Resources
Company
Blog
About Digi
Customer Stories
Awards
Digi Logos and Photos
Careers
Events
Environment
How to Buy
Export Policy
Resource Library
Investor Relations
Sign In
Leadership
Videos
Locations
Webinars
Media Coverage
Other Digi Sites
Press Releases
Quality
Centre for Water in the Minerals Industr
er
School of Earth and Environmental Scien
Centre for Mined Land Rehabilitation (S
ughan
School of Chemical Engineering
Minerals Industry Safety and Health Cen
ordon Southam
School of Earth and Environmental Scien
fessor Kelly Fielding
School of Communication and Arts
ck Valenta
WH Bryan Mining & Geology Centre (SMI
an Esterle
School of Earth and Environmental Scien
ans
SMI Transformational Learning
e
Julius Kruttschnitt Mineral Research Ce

--

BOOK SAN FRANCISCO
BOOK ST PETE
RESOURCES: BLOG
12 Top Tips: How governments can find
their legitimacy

* * *

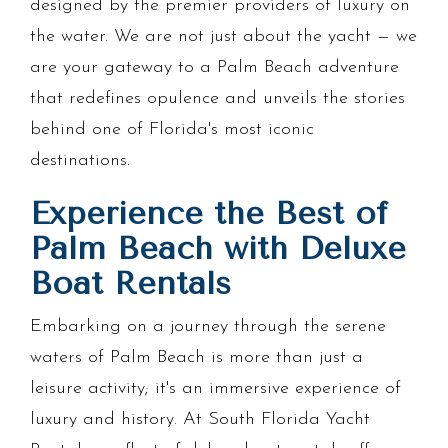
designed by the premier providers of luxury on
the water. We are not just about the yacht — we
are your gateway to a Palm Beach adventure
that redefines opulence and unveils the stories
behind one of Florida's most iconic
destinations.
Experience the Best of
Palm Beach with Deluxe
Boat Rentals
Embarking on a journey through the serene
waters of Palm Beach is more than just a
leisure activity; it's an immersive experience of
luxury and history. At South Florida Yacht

### JOB
Please transcribe, word for word, the lines of the listing between the line holding "BOOK SAN FRANCISCO" and the line holding "their legitimacy", inclusive.

### COMPLETED EXERCISE
BOOK SAN FRANCISCO
BOOK ST PETE
RESOURCES: BLOG
12 Top Tips: How governments can find
their legitimacy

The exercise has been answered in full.